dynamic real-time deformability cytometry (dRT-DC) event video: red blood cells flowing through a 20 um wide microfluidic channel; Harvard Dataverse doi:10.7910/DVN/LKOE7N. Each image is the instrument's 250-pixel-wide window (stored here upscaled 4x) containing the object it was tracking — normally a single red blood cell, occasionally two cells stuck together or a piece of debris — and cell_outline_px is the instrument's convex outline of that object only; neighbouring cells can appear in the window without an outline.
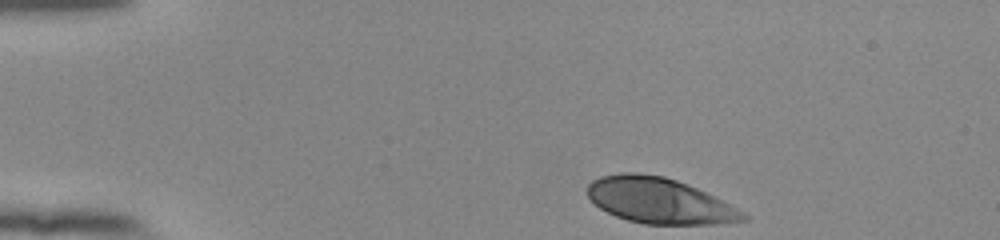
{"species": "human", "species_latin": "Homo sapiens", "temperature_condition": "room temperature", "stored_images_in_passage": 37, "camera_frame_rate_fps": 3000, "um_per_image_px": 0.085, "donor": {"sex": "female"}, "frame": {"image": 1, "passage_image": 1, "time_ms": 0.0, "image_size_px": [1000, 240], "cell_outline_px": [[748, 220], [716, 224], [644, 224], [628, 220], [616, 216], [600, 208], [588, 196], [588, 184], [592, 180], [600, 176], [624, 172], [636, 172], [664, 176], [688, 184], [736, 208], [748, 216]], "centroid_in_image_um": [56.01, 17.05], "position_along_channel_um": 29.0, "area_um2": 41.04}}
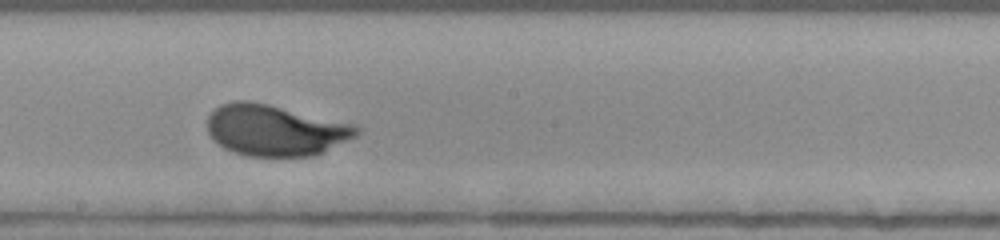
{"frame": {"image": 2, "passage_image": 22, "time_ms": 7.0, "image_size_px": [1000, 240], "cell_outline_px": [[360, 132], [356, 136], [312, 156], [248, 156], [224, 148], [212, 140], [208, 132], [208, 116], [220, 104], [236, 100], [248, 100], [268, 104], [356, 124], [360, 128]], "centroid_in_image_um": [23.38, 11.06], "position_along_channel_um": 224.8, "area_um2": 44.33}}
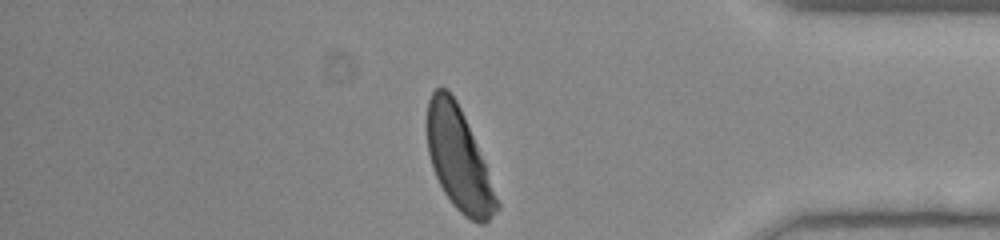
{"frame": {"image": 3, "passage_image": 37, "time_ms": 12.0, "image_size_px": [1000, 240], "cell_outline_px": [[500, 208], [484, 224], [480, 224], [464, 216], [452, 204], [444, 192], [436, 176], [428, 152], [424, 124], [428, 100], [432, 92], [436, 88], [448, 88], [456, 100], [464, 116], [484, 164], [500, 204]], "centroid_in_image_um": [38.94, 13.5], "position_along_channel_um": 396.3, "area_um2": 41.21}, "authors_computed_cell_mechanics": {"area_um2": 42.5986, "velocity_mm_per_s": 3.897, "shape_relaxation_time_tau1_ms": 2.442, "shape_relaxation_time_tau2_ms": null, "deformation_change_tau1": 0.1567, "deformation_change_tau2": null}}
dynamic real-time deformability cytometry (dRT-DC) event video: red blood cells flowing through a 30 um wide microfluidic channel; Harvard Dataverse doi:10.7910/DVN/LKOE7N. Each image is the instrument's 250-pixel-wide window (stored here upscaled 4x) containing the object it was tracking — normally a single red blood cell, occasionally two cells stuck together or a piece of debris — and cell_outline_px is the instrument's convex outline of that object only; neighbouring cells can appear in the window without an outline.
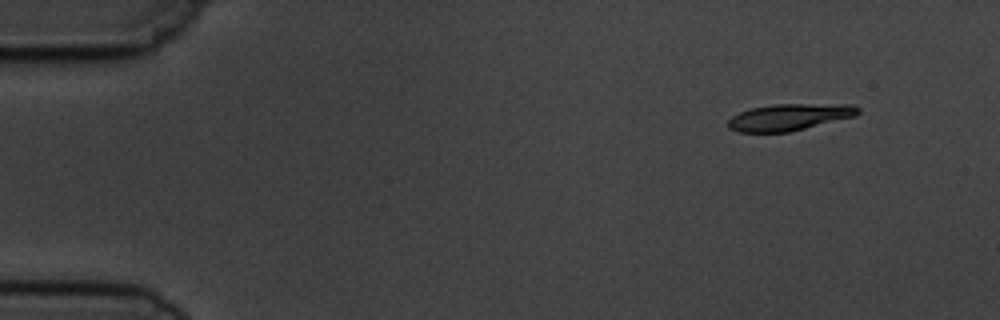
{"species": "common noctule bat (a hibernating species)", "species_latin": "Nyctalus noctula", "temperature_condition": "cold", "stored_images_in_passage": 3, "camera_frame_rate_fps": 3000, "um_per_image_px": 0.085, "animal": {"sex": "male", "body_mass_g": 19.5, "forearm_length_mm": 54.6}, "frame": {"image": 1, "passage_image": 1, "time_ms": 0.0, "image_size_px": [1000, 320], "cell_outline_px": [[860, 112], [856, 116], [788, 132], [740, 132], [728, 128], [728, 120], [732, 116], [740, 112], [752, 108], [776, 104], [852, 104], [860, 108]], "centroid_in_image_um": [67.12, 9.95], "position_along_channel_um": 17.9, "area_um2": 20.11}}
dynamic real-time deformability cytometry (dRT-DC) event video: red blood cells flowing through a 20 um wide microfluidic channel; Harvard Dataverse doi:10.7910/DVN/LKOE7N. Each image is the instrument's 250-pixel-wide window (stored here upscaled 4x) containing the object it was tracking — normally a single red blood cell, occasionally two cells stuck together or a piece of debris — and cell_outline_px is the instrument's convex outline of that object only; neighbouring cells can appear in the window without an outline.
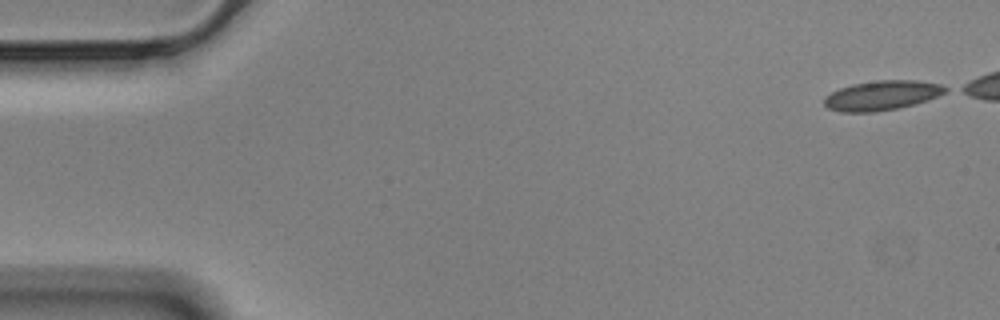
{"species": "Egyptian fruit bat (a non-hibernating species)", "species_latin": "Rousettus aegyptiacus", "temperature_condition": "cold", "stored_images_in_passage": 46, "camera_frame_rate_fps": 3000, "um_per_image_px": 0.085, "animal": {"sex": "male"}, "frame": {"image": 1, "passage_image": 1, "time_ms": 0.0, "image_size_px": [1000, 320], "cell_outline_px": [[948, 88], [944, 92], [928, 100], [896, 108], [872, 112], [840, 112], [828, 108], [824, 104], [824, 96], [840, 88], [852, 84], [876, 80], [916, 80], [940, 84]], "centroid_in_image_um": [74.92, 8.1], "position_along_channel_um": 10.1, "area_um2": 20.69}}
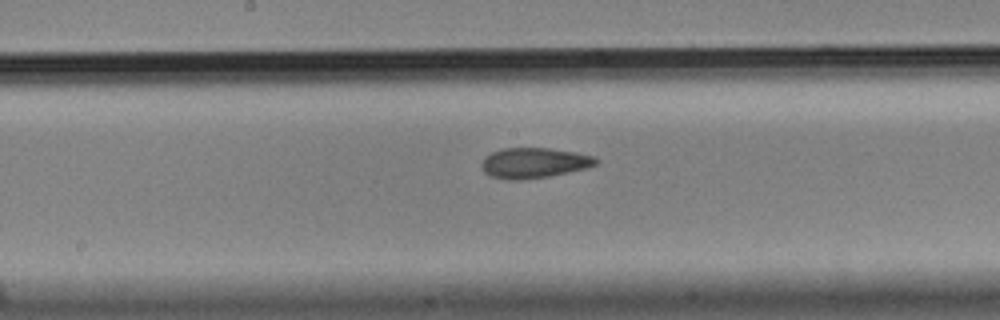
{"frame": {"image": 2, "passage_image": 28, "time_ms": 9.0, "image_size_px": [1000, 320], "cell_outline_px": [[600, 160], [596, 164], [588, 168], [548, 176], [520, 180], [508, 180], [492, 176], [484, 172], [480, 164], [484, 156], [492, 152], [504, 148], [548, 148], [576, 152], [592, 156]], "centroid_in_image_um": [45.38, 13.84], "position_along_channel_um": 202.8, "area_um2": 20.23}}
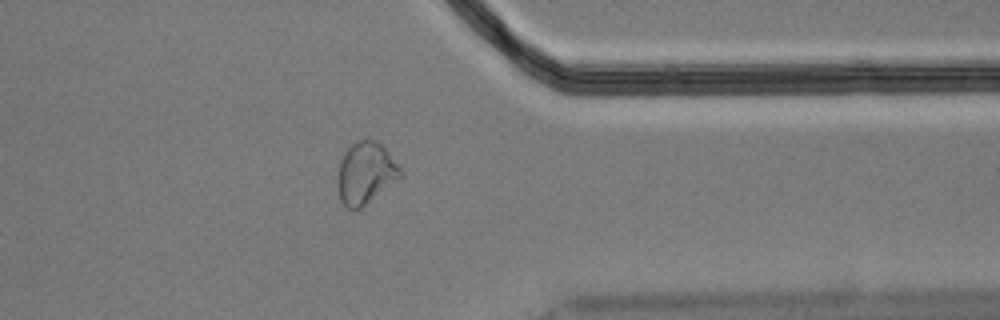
------------------------------------------------------------
Take the data above and repeat it exactly, leaving each picture out.

dynamic real-time deformability cytometry (dRT-DC) event video: red blood cells flowing through a 20 um wide microfluidic channel; Harvard Dataverse doi:10.7910/DVN/LKOE7N. Each image is the instrument's 250-pixel-wide window (stored here upscaled 4x) containing the object it was tracking — normally a single red blood cell, occasionally two cells stuck together or a piece of debris — and cell_outline_px is the instrument's convex outline of that object only; neighbouring cells can appear in the window without an outline.
{"species": "human", "species_latin": "Homo sapiens", "temperature_condition": "room temperature", "stored_images_in_passage": 37, "camera_frame_rate_fps": 3000, "um_per_image_px": 0.085, "donor": {"sex": "female"}, "frame": {"image": 1, "passage_image": 1, "time_ms": 0.0, "image_size_px": [1000, 240], "cell_outline_px": [[748, 220], [716, 224], [644, 224], [628, 220], [616, 216], [600, 208], [588, 196], [588, 184], [592, 180], [600, 176], [624, 172], [636, 172], [664, 176], [688, 184], [736, 208], [748, 216]], "centroid_in_image_um": [56.01, 17.05], "position_along_channel_um": 29.0, "area_um2": 41.04}}
{"frame": {"image": 2, "passage_image": 22, "time_ms": 7.0, "image_size_px": [1000, 240], "cell_outline_px": [[360, 132], [356, 136], [312, 156], [248, 156], [224, 148], [212, 140], [208, 132], [208, 116], [220, 104], [236, 100], [248, 100], [268, 104], [356, 124], [360, 128]], "centroid_in_image_um": [23.38, 11.06], "position_along_channel_um": 224.8, "area_um2": 44.33}}
{"frame": {"image": 3, "passage_image": 37, "time_ms": 12.0, "image_size_px": [1000, 240], "cell_outline_px": [[500, 208], [484, 224], [480, 224], [464, 216], [452, 204], [444, 192], [436, 176], [428, 152], [424, 124], [428, 100], [432, 92], [436, 88], [448, 88], [456, 100], [464, 116], [484, 164], [500, 204]], "centroid_in_image_um": [38.94, 13.5], "position_along_channel_um": 396.3, "area_um2": 41.21}, "authors_computed_cell_mechanics": {"area_um2": 42.5986, "velocity_mm_per_s": 3.897, "shape_relaxation_time_tau1_ms": 2.442, "shape_relaxation_time_tau2_ms": null, "deformation_change_tau1": 0.1567, "deformation_change_tau2": null}}
dynamic real-time deformability cytometry (dRT-DC) event video: red blood cells flowing through a 30 um wide microfluidic channel; Harvard Dataverse doi:10.7910/DVN/LKOE7N. Each image is the instrument's 250-pixel-wide window (stored here upscaled 4x) containing the object it was tracking — normally a single red blood cell, occasionally two cells stuck together or a piece of debris — and cell_outline_px is the instrument's convex outline of that object only; neighbouring cells can appear in the window without an outline.
{"species": "common noctule bat (a hibernating species)", "species_latin": "Nyctalus noctula", "temperature_condition": "cold", "stored_images_in_passage": 3, "camera_frame_rate_fps": 3000, "um_per_image_px": 0.085, "animal": {"sex": "male", "body_mass_g": 19.5, "forearm_length_mm": 54.6}, "frame": {"image": 1, "passage_image": 1, "time_ms": 0.0, "image_size_px": [1000, 320], "cell_outline_px": [[860, 112], [856, 116], [788, 132], [740, 132], [728, 128], [728, 120], [732, 116], [740, 112], [752, 108], [776, 104], [852, 104], [860, 108]], "centroid_in_image_um": [67.12, 9.95], "position_along_channel_um": 17.9, "area_um2": 20.11}}
dynamic real-time deformability cytometry (dRT-DC) event video: red blood cells flowing through a 20 um wide microfluidic channel; Harvard Dataverse doi:10.7910/DVN/LKOE7N. Each image is the instrument's 250-pixel-wide window (stored here upscaled 4x) containing the object it was tracking — normally a single red blood cell, occasionally two cells stuck together or a piece of debris — and cell_outline_px is the instrument's convex outline of that object only; neighbouring cells can appear in the window without an outline.
{"species": "Egyptian fruit bat (a non-hibernating species)", "species_latin": "Rousettus aegyptiacus", "temperature_condition": "cold", "stored_images_in_passage": 46, "camera_frame_rate_fps": 3000, "um_per_image_px": 0.085, "animal": {"sex": "male"}, "frame": {"image": 1, "passage_image": 1, "time_ms": 0.0, "image_size_px": [1000, 320], "cell_outline_px": [[948, 88], [944, 92], [928, 100], [896, 108], [872, 112], [840, 112], [828, 108], [824, 104], [824, 96], [840, 88], [852, 84], [876, 80], [916, 80], [940, 84]], "centroid_in_image_um": [74.92, 8.1], "position_along_channel_um": 10.1, "area_um2": 20.69}}
{"frame": {"image": 2, "passage_image": 28, "time_ms": 9.0, "image_size_px": [1000, 320], "cell_outline_px": [[600, 160], [596, 164], [588, 168], [548, 176], [520, 180], [508, 180], [492, 176], [484, 172], [480, 164], [484, 156], [492, 152], [504, 148], [548, 148], [576, 152], [592, 156]], "centroid_in_image_um": [45.38, 13.84], "position_along_channel_um": 202.8, "area_um2": 20.23}}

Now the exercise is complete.